Dmitry Kadashev July 13, 2021, 12:28 p.m. UTC | #5
On Tue, Jul 13, 2021 at 3:28 AM Al Viro <viro@zeniv.linux.org.uk> wrote:
>
> On Mon, Jul 12, 2021 at 12:01:52PM -0700, Linus Torvalds wrote:
> > On Mon, Jul 12, 2021 at 5:41 AM Dmitry Kadashev <dkadashev@gmail.com> wrote:
> > >
> > > Since this is on top of the stuff that is going to be in the Jens' tree
> > > only until the 5.15 merge window, I'm assuming this series should go
> > > there as well.
> >
> > Yeah. Unless Al wants to pick this whole series up.
> >
> > See my comments about the individual patches - some of them change
> > code flow, others do. And I think changing code flow as part of
> > cleanup is ok, but it at the very least needs to be mentioned (and it
> > might be good to do the "move code that is idempotent inside the
> > retry" as a separate patch from documentation purposes)
>
> TBH, my main problem with this is that ESTALE retry logics had never
> felt right.  We ask e.g. filename_create() to get us the parent.  We
> tell it whether we want it to be maximally suspicious or not.  It
> still does the same RCU-normal-LOOKUP_REVAL sequence, only for "trust
> no one" variant it's RCU-LOOKUP_REVAL-LOOKUP_REVAL instead.

Regardless of the bigger changes discussed below, should we change
direct comparison to ESTALE to retry_estale(retval, lookup_flags) in
filename_lookup() and filename_parentat() (and probably also
do_filp_open() and do_file_open_root())?
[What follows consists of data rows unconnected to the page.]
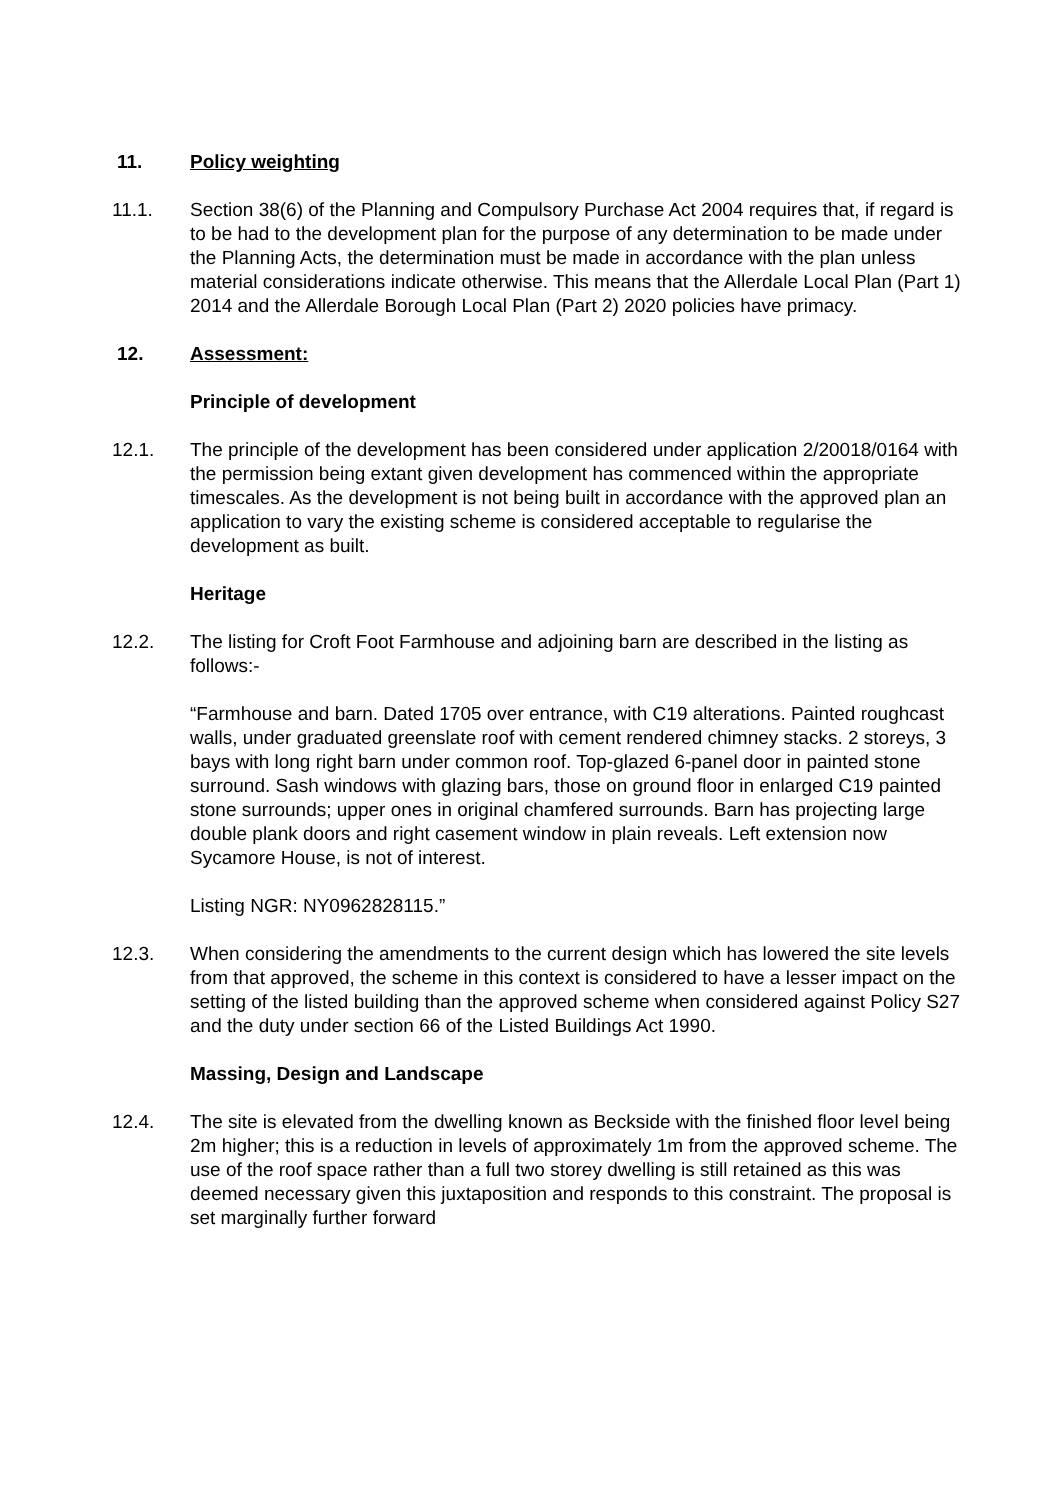11. Policy weighting
11.1. Section 38(6) of the Planning and Compulsory Purchase Act 2004 requires that, if regard is to be had to the development plan for the purpose of any determination to be made under the Planning Acts, the determination must be made in accordance with the plan unless material considerations indicate otherwise. This means that the Allerdale Local Plan (Part 1) 2014 and the Allerdale Borough Local Plan (Part 2) 2020 policies have primacy.
12. Assessment:
Principle of development
12.1. The principle of the development has been considered under application 2/20018/0164 with the permission being extant given development has commenced within the appropriate timescales. As the development is not being built in accordance with the approved plan an application to vary the existing scheme is considered acceptable to regularise the development as built.
Heritage
12.2. The listing for Croft Foot Farmhouse and adjoining barn are described in the listing as follows:-
“Farmhouse and barn. Dated 1705 over entrance, with C19 alterations. Painted roughcast walls, under graduated greenslate roof with cement rendered chimney stacks. 2 storeys, 3 bays with long right barn under common roof. Top-glazed 6-panel door in painted stone surround. Sash windows with glazing bars, those on ground floor in enlarged C19 painted stone surrounds; upper ones in original chamfered surrounds. Barn has projecting large double plank doors and right casement window in plain reveals. Left extension now Sycamore House, is not of interest.
Listing NGR: NY0962828115.”
12.3. When considering the amendments to the current design which has lowered the site levels from that approved, the scheme in this context is considered to have a lesser impact on the setting of the listed building than the approved scheme when considered against Policy S27 and the duty under section 66 of the Listed Buildings Act 1990.
Massing, Design and Landscape
12.4. The site is elevated from the dwelling known as Beckside with the finished floor level being 2m higher; this is a reduction in levels of approximately 1m from the approved scheme. The use of the roof space rather than a full two storey dwelling is still retained as this was deemed necessary given this juxtaposition and responds to this constraint. The proposal is set marginally further forward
At least it won't do two
consecutive LOOKUP_REVAL lookups and the change is trivial.

> We are
> *not* told how far in that sequence did it have to get.  What's more,
> even if we had to get all way up to LOOKUP_REVAL, we ignore that
> when we do dcache lookup for the last component - only the argument
> of filename_create() is looked at.
>
> It really smells like the calling conventions are wrong.  I agree that
> all of that is, by definition, a very slow path - it's just that the
> logics makes me go "WTF?" every time I see it... ;-/

The current series does not make it worse though. I'm happy to work on
further improvements with some guidance, but hopefully in a separate
patchset?

> Hell knows - perhaps the lookup_flags thing wants to be passed by
> reference (all the way into path_parentat()) and have the "we had
> to go for LOOKUP_REVAL" returned that way.  Not sure...

Will that allow to get rid of the retries completely? I'm not sure I
understand all the code paths that can return ESTALE, I'd assume we'd
still have to keep the whole retry logic.